La transversalité, le mixage des influences culturelles, artistiques, graphiques, musicales est une constante dans l’évolution du monde sportif ces quarante dernières années. C’est même un axe fondamental que de nombreux acteurs de la sphère sportive traditionnelle (fédérations mais aussi marques souvent) minimisent ou n’ont toujours pas compris, segmentant encore trop leur périmètre d’analyse et d’action, enfin ne prenant pas en compte les évolutions sociétales dans leur réflexion de fond.

C’est le cas de la voile qui persiste à faire débuter les enfants sur un bateau fabuleux – l’Optimiste – mais conçu en 1947 (imagine t-on un grand écart technique et culturel équivalent dans un autre sport) dont l’autre totem le Laser date des années 1970, et qui après l’avoir longtemps ignorer, mise tout sur la vitesse en pensant que seule une rupture technologique majeure – le foil – va régler tous ses problèmes de renouvellement. Le foil en resynchronisant la voile avec les sports plus engagés va sans aucun doute attirer les jeunes et les médias mais devrait aussi être accompagné d’une réflexion de fond.

D’autre part, mais ce sera le sujet d’un prochain post, tous ces nouveaux mondes sportifs entrent aujourd’hui en concurrence. Les pratiquants vont d’un univers à un autre, qui plus est les nouvelles générations ont leur propre grille de lecture, leur choix se font sur d’autres critères. On peut penser que l’environnement « culturel » d’un sport et sa capacité à être présent dans leur leur environnement « natif », aura de plus en plus d’importance à leur yeux.

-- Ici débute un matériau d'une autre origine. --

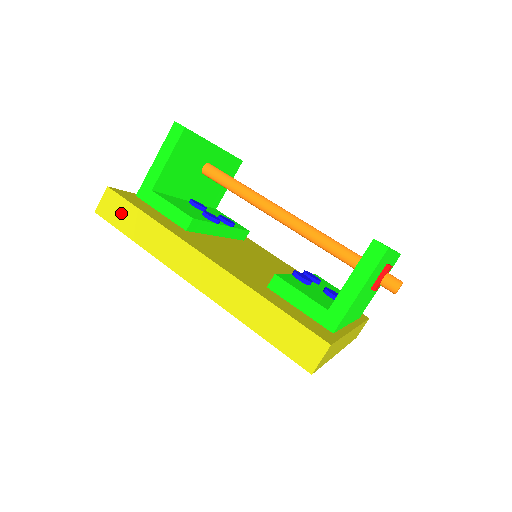
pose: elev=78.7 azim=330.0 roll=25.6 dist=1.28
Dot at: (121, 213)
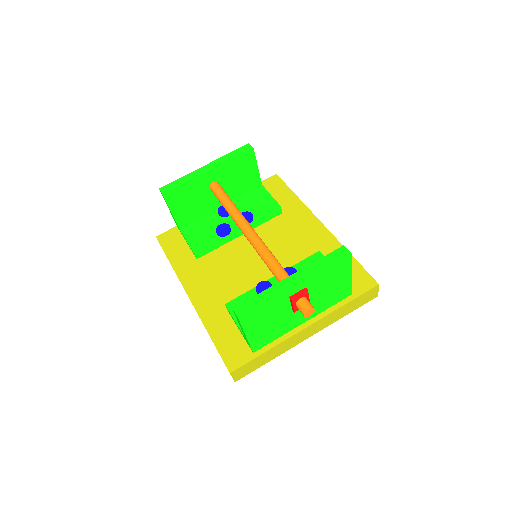
Dot at: occluded
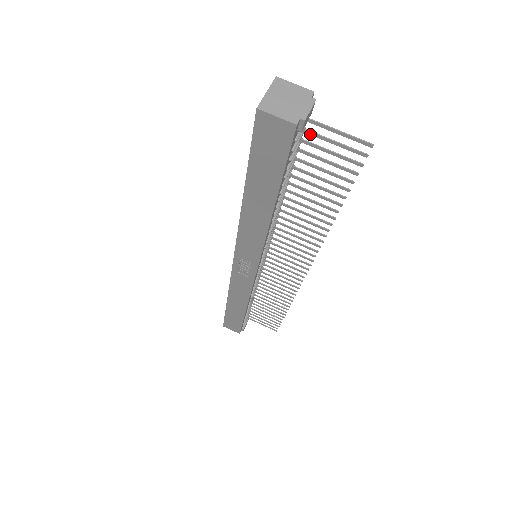
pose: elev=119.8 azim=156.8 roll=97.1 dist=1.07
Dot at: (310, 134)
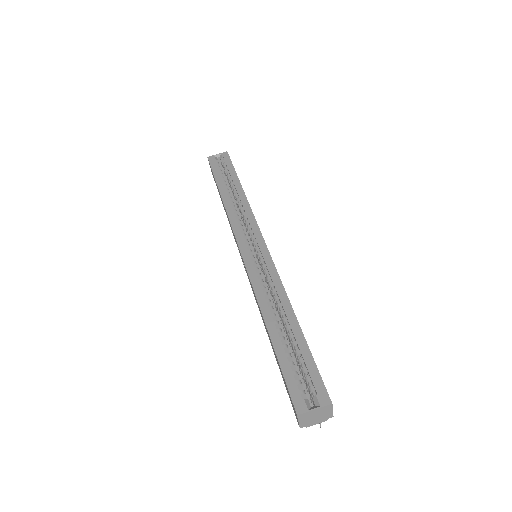
Dot at: occluded
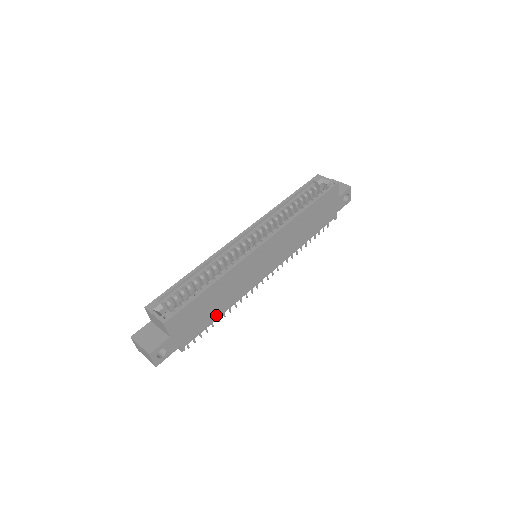
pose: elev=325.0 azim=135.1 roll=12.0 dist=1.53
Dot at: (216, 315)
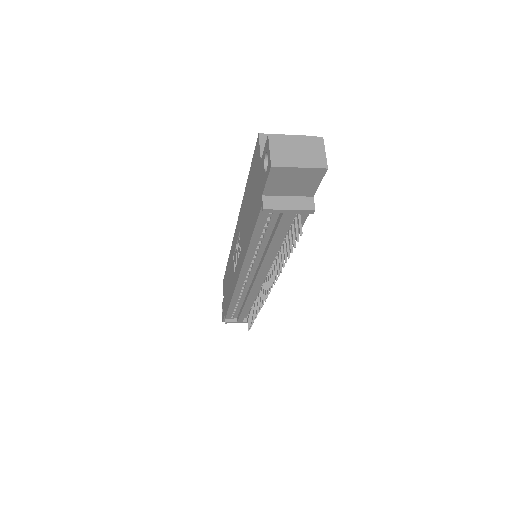
Dot at: occluded
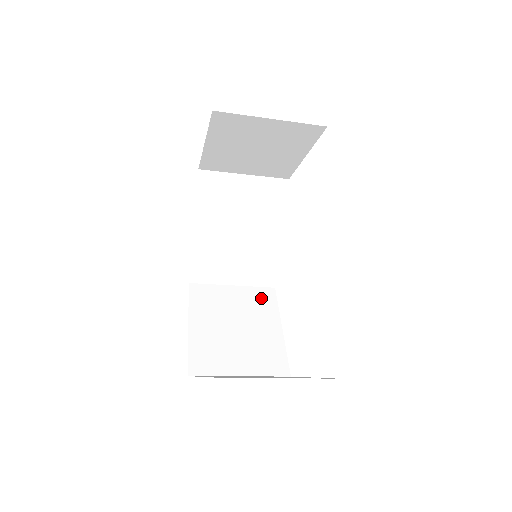
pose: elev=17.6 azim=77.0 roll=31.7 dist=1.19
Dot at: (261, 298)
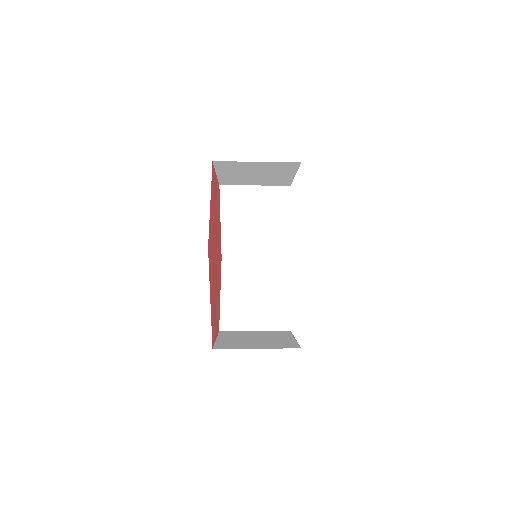
Dot at: (277, 197)
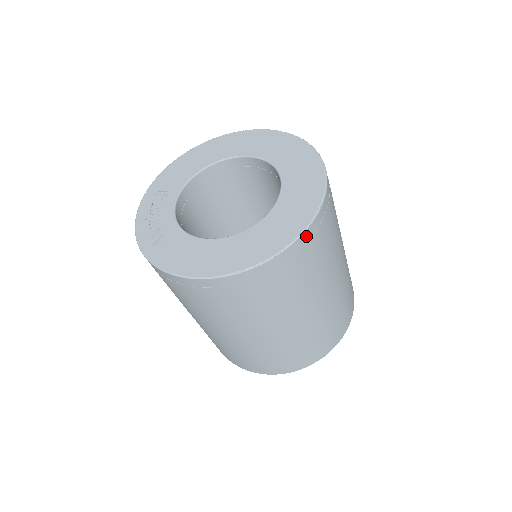
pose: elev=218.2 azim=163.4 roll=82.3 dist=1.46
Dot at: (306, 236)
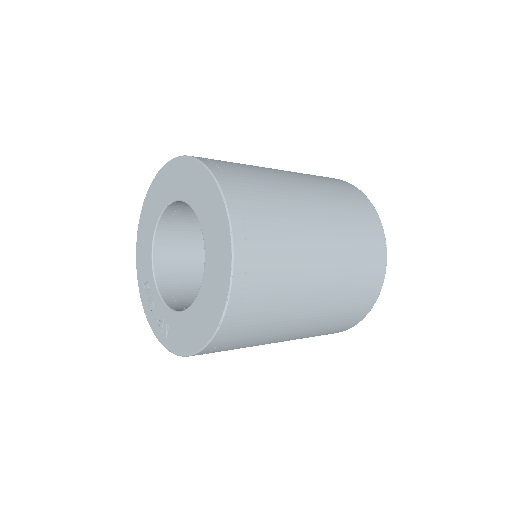
Dot at: (239, 254)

L’une des idées fondatrices de Codezero a toujours été cette transversalité. Nous parlons aussi bien de surf, de skate, de ski, que de moto ou d’outdoor parce que tous ces scènes sont liés à des degrés divers. Certains ont une relation plus étroites avec le monde extérieur, la mode, l’architecture, l’innovation technologique, le graphisme,  la photo, la danse ou la musique mais le sport sera de plus en plus lié à la société et pas uniquement à la pratique compétitive. Prenez le cas du skate par exemple.

Comme le disait Vincent Prat, créateur de l’événement Wheels & Waves qui mêle nouvelles tendances de la moto, surf à Biarritz : « Il ne s’agit pas exactement d’une réunion de motard et de surfers, mais bien plus d’une réunion de créatifs de tous bords, aimant partager leur vision sans à priori »

C’est l’esprit de ce qui se passe dans beaucoup de mouvances sportives modernes.